Yine de Dubravka bana, Avrupa’daki biz Yugoslavlar sonrası için bir dereceye kadar her zaman mevcut olsa da, acıların savaşları kazanabileceğini ama savaşı asla kazanamayacağını öğretti. Yazmak iletişim kurmaktır. Büyük L ile İletişim Aşktır. Orada acıya yer yoktur. Sinizm için yer yok. Bana Avrupa’nın benim ne anlama gelmesini istersem o anlama gelebileceğini ve onu kendi kişisel tanımlama sürecim aracılığıyla belki büyüyebileceğini ve “ötekilerini” kabul etmek için genişleyebileceğini öğretti. Başka bir deyişle, dil sizi ötekileştirmeyebilir.
Yine de Dubravka bana, Avrupa’daki biz Yugoslavlar sonrası için bir dereceye kadar her zaman mevcut olsa da, acıların savaşları kazanabileceğini ama savaşı asla kazanamayacağını öğretti. Yazmak iletişim kurmaktır. İletişim Aşktır, büyük L ile
Kendi Avrupalılık duygumu çok geç inşa ettim. Bunu, Alain Badiou’nun ifadesiyle, kinizme karşı nihai silah olarak aşk ve farklılığın radikal bir şekilde kucaklanması fikri üzerine inşa ettim. Yirmili yaşlarınızda Interrail bileti alma ayrıcalığına sahip olmasanız bile iletişim kurmak, bağlantı kurmak bir dilektir. Yaz, dedi Dubravka. Olabilecekleriniz hakkında sızlanmak yerine oturun ve yazın.

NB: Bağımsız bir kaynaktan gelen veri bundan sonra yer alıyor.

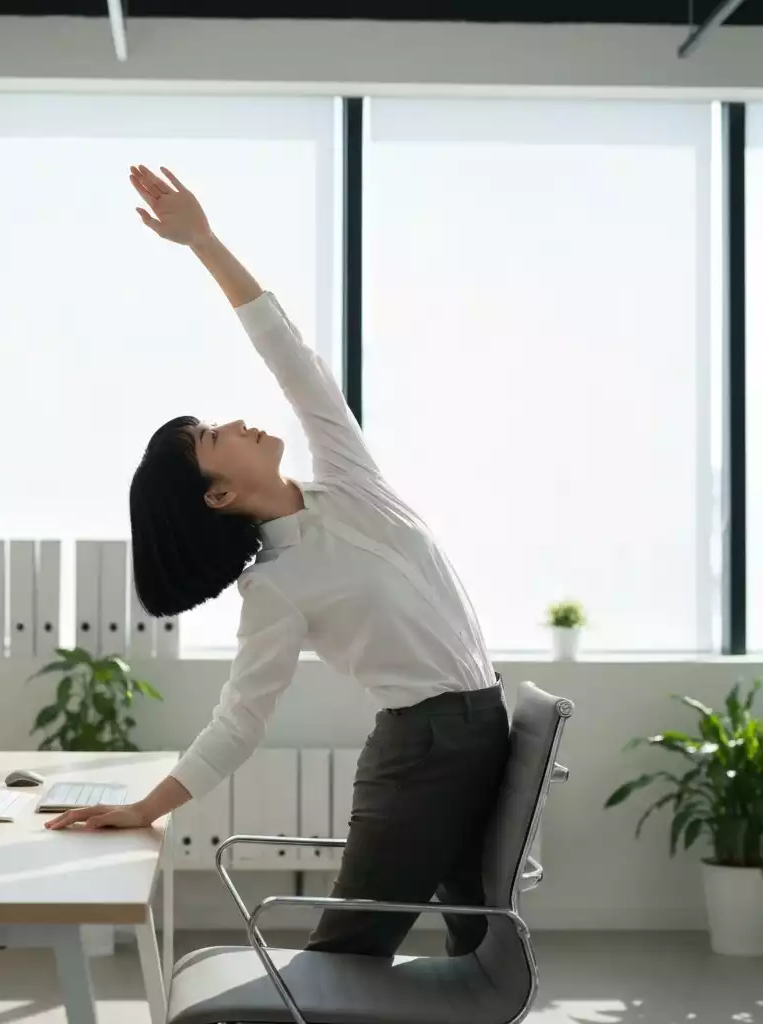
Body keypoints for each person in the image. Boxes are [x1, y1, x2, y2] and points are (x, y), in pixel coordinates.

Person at [46, 164, 510, 959]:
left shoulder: (349, 480)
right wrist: (149, 806)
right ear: (219, 496)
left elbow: (288, 352)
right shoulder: (275, 590)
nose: (233, 422)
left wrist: (203, 241)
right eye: (212, 440)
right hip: (421, 749)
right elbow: (241, 718)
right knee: (347, 959)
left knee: (481, 945)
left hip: (479, 727)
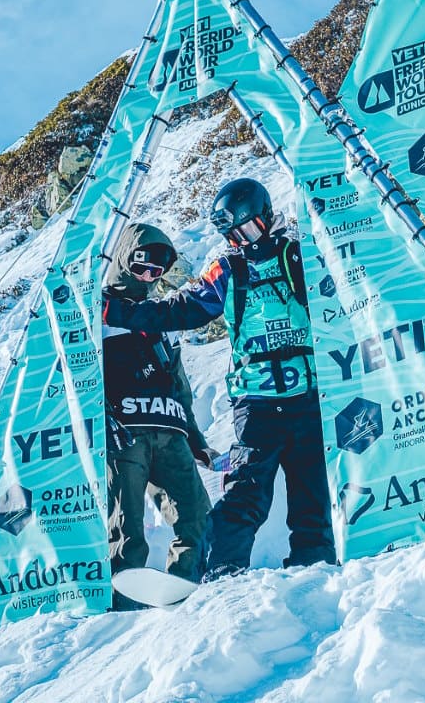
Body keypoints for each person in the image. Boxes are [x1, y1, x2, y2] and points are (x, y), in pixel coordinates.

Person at [103, 178, 336, 580]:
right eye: (233, 233)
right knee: (247, 489)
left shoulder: (297, 256)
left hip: (306, 394)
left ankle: (313, 566)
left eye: (248, 229)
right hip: (256, 401)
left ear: (265, 217)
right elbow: (184, 308)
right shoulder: (228, 267)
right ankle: (224, 569)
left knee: (311, 488)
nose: (242, 240)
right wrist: (118, 312)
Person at [102, 223, 214, 601]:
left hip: (171, 433)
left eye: (158, 270)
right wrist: (101, 421)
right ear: (123, 260)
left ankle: (188, 593)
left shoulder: (162, 317)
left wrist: (197, 442)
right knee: (126, 529)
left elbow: (179, 384)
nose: (149, 276)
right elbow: (76, 378)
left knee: (197, 517)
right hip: (125, 434)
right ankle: (122, 610)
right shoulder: (94, 311)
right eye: (141, 267)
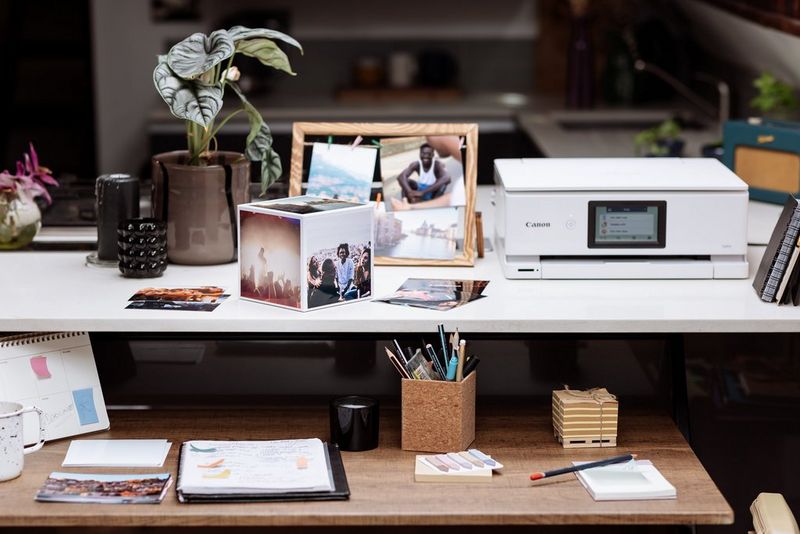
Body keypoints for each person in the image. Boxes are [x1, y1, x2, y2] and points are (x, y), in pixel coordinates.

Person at [391, 136, 466, 210]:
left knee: (443, 184)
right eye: (423, 153)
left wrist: (423, 192)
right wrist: (409, 191)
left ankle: (432, 204)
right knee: (406, 181)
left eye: (428, 154)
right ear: (420, 154)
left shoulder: (437, 164)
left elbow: (447, 178)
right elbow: (401, 176)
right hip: (420, 187)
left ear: (433, 155)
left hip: (432, 190)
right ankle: (407, 203)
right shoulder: (416, 164)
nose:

Kendim ve benim -bizi doğrudan kişiye özel ürünlere yönlendirmek için tasarlanmış güçlü algoritmalarla beslenen- piyasa odaklı kendi kendine yetme takıntısına rağmen, Avrupa’da hala balonumuzun dışına çıkmak için yer kaldığına inanıyorum. Akşamın erken saatlerinde bir kaldırımda oturup, dükkânını henüz kapatan ve bir realite şovu izlemek için eve gitmek isteyen Türk kadınla kötü Almanca konuşmak için hala yer var. Ve bence adı büyükanneminkine benziyor. Ayrıca Dubravka’nın onu seveceğini düşünüyorum.